#### REQUIRED WORK
Please keep to the lines below from the one with "リッツのお題でひと言ボケて キャンペーン" through the one with "調布市 × 1日10万円以上", and restate them word for word, ends included.

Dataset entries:
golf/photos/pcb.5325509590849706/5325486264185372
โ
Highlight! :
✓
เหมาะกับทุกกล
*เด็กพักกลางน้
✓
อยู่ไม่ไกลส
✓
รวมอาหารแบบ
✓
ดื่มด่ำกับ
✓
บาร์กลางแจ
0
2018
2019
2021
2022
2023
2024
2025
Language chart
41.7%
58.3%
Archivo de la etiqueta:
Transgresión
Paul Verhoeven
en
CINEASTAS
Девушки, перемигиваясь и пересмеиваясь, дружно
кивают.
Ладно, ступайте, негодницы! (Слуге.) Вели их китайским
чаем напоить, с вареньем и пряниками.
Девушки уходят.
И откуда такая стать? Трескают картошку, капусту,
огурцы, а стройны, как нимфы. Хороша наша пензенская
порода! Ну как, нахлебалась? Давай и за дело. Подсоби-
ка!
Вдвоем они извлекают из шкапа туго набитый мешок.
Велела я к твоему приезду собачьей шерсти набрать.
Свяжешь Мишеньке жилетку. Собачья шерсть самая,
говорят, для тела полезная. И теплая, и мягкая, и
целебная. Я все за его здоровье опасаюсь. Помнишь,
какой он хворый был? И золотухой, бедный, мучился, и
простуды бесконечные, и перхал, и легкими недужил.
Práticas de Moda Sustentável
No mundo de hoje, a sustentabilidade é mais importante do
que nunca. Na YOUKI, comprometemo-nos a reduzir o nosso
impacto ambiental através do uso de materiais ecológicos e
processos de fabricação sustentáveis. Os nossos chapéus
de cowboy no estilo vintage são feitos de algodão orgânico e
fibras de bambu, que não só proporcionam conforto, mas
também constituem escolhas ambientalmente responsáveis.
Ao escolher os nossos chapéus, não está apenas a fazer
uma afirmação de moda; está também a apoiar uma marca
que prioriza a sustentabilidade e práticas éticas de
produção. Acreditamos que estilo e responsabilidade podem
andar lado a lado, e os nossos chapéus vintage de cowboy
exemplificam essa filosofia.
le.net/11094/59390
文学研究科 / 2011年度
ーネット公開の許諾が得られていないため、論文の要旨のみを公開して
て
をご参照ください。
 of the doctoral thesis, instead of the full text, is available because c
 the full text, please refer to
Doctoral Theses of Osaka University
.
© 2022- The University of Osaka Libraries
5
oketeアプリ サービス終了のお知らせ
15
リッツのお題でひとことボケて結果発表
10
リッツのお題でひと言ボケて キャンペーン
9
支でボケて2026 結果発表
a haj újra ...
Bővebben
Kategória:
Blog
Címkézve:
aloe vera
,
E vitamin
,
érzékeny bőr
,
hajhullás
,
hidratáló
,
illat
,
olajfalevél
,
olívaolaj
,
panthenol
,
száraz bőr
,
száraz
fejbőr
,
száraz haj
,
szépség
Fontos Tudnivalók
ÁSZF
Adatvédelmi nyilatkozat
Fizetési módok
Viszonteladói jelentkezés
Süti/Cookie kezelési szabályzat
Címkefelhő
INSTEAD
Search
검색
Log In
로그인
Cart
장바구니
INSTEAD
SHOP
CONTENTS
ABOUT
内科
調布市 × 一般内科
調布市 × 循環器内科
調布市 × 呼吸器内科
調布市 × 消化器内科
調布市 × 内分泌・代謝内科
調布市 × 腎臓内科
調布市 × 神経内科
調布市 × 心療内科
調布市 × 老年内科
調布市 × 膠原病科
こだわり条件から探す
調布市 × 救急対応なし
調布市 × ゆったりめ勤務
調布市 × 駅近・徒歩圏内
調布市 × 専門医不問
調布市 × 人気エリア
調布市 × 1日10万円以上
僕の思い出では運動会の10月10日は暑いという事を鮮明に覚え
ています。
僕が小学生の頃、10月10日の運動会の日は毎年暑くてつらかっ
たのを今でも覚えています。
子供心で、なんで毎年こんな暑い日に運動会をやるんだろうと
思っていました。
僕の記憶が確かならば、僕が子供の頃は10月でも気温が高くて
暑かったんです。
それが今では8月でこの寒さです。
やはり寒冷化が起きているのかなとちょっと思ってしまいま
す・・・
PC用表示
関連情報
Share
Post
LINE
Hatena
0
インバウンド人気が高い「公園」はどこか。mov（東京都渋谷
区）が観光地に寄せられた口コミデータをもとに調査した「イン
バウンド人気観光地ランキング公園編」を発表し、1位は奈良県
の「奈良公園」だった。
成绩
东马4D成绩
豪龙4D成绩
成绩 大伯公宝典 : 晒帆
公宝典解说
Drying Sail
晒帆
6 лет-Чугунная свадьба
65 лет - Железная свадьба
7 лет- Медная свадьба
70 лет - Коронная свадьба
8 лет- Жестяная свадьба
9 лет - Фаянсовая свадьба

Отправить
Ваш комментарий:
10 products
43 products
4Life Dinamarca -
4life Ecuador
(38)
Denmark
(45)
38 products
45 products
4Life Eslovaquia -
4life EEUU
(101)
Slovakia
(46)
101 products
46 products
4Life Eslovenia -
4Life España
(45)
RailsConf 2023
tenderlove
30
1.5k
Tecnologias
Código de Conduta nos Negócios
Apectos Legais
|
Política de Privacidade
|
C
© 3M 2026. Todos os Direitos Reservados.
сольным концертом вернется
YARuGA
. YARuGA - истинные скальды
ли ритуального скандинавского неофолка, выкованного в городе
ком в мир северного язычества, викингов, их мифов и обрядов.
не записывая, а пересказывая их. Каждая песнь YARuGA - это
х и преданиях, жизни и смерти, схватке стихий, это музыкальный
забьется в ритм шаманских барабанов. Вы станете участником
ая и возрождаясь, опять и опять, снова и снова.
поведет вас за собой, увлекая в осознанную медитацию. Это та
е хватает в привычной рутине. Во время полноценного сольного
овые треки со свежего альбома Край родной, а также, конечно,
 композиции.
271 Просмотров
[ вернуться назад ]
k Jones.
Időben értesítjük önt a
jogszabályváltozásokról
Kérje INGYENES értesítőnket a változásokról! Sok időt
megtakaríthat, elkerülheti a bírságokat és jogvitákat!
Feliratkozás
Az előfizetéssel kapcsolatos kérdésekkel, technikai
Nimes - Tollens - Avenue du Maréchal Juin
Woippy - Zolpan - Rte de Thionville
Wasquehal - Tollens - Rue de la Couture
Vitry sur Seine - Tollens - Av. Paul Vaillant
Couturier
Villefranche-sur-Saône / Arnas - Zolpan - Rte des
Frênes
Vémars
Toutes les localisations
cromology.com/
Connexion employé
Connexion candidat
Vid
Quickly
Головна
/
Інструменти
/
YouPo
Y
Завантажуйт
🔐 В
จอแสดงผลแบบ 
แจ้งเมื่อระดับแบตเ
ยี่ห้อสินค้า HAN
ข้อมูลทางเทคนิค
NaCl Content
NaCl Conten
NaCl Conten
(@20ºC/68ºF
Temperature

#### RESULT OF THIS TASK
リッツのお題でひと言ボケて キャンペーン
9
支でボケて2026 結果発表
a haj újra ...
Bővebben
Kategória:
Blog
Címkézve:
aloe vera
,
E vitamin
,
érzékeny bőr
,
hajhullás
,
hidratáló
,
illat
,
olajfalevél
,
olívaolaj
,
panthenol
,
száraz bőr
,
száraz
fejbőr
,
száraz haj
,
szépség
Fontos Tudnivalók
ÁSZF
Adatvédelmi nyilatkozat
Fizetési módok
Viszonteladói jelentkezés
Süti/Cookie kezelési szabályzat
Címkefelhő
INSTEAD
Search
검색
Log In
로그인
Cart
장바구니
INSTEAD
SHOP
CONTENTS
ABOUT
内科
調布市 × 一般内科
調布市 × 循環器内科
調布市 × 呼吸器内科
調布市 × 消化器内科
調布市 × 内分泌・代謝内科
調布市 × 腎臓内科
調布市 × 神経内科
調布市 × 心療内科
調布市 × 老年内科
調布市 × 膠原病科
こだわり条件から探す
調布市 × 救急対応なし
調布市 × ゆったりめ勤務
調布市 × 駅近・徒歩圏内
調布市 × 専門医不問
調布市 × 人気エリア
調布市 × 1日10万円以上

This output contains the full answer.